こうした考えを背景に、昨年度見直した第8次総合計画で「人口減少対策」をメインテーマに位置づけるとともに、R5年度には「人口減少対策室」を設置(従前は移住定住推進室)、様々な分野(部署)の各種施策を「人口減少対策」を意識しながら立案するとし、以下のイメージ図で示す「好循環モデル」の実現をめざすとしています。
 

 
こうして説明を受けた後の質疑では、私からも、次の質疑と意見。
 
①的確な対策を講じるうえで重要なのは現状分析であり、国立社会保障・人口問題研究所(社人研)の調査で得られている実態(非婚、晩婚、20歳代の第1子出産など)の各項目が敦賀市でどうなっているのか分析しては。
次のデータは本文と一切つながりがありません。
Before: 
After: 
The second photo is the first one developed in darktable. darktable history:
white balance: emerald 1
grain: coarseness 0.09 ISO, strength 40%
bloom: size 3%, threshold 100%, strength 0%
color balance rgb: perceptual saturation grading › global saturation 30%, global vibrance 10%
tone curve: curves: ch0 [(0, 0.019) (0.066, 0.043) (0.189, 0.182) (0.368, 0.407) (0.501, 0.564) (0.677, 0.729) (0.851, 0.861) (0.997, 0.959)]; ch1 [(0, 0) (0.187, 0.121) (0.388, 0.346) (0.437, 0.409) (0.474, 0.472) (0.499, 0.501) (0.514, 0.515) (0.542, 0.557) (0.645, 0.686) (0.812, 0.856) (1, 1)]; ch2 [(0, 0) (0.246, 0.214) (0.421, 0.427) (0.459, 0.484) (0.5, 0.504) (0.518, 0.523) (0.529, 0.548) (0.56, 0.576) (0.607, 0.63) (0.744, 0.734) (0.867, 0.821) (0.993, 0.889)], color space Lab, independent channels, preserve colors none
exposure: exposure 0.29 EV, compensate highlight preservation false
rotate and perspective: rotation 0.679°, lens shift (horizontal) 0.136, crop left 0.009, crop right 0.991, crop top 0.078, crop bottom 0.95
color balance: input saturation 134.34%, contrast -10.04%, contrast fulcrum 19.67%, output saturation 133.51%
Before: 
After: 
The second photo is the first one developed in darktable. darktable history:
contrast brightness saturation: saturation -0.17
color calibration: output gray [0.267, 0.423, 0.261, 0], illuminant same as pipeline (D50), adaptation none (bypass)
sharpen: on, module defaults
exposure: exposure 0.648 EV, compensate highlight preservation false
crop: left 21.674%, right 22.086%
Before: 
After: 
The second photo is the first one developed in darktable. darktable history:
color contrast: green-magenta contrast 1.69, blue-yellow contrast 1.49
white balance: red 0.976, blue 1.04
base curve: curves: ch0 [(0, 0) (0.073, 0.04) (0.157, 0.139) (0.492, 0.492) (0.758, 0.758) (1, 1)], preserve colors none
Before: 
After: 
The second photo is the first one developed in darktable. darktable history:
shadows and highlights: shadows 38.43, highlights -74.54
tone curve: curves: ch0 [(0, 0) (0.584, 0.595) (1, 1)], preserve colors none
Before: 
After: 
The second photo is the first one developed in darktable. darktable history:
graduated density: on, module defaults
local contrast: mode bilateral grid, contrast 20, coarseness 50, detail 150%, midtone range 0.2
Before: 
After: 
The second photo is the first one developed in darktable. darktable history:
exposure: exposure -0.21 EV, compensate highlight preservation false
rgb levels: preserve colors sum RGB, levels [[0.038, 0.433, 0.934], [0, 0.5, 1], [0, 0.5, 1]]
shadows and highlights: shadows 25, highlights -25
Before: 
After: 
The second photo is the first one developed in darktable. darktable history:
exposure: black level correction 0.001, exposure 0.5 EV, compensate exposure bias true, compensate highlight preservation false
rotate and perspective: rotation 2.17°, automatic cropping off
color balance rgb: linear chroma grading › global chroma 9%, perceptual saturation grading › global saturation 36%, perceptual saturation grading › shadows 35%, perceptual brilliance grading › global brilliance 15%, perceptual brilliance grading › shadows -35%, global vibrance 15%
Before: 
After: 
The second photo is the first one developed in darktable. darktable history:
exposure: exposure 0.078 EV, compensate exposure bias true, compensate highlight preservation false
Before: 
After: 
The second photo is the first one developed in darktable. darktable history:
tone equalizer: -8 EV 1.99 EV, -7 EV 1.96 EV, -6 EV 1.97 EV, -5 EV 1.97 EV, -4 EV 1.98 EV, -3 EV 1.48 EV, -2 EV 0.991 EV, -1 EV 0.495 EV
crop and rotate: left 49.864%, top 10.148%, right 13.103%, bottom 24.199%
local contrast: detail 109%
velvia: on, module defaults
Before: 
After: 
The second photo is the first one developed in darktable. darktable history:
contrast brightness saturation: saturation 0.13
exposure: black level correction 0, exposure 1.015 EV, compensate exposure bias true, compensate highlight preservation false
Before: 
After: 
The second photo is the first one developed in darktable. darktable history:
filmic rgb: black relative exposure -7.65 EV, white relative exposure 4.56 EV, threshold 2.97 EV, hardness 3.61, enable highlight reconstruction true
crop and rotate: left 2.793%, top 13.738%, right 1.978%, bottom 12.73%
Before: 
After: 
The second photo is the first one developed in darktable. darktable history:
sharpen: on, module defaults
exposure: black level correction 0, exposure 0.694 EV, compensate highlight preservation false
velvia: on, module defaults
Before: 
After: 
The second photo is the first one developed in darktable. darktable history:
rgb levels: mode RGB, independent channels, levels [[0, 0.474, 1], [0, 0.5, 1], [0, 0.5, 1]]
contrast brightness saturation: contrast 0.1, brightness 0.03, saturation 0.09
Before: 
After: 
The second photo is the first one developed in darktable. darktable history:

②皆で知恵を出し合うとの観点から、各種データのオープン化は非常に有効であり、今後オープン化するデータの項目や期間、開示方法はどうお考えか。
③少子化対策に関しては根幹にあるマインドの部分として、政府が「2030年までがラストチャンス」と言っているが、ある種こうした危機感のもとで結婚や出産があたかも義務のように捉えられるのはマイナス。結婚して子を産み、育てることは尊くも楽しいものであることを、特に若い中高生などに伝えていくことが重要と考えるが、どうお考えか。
 
市長からは、①まだお示しできる状況にはないが、そうした視点でも分析を進めている、②福井県には充実した各種データがあるが、そこから敦賀市のデータを抜き出し、市のホームページで公開したい、③根本にある捉え方として重要。中高生など若い人に対しては確かにそうかもしれない との回答がありました(私のメモベースにつき、言い回しが違う可能性があるのはご容赦を)。
 
人口減少対策に関しては、東京一極集中が進むなか、地方で人の奪い合いをしていても、国全体(国力)として何の解決策にもならないことから、とりわけ重要なのは、ベースの人口を底上げする「少子化対策」。
 
そういった意味で、敦賀市全体で、上記③のようなマインド、風土をつくり出していくことが重要であり、そして何より、行政や議会だけが考えるのではなく、課題認識を共有し、市民皆でアイデアを出し合うことが、プラスのスパイラルに転じる鍵を握ると考えるところ。
 
結びになりますが、「徹底抗戦と撤退戦の間」の立ち位置で、“急激な”人口減少を避けるため「人口減少スピードを緩めたい」とする米澤市長の考えは十二分に理解するところであり(ちなみに私は「徹底抗戦」タイプ)、昨日もご自身でパワーポイントを操作しつつ、丁寧かつ分かりやすく説明いただいた市長の熱意と姿勢には心から敬意を表するところであり、今後は人口減少対策、少子化対策の「敦賀モデル」を構築できればと考える次第です。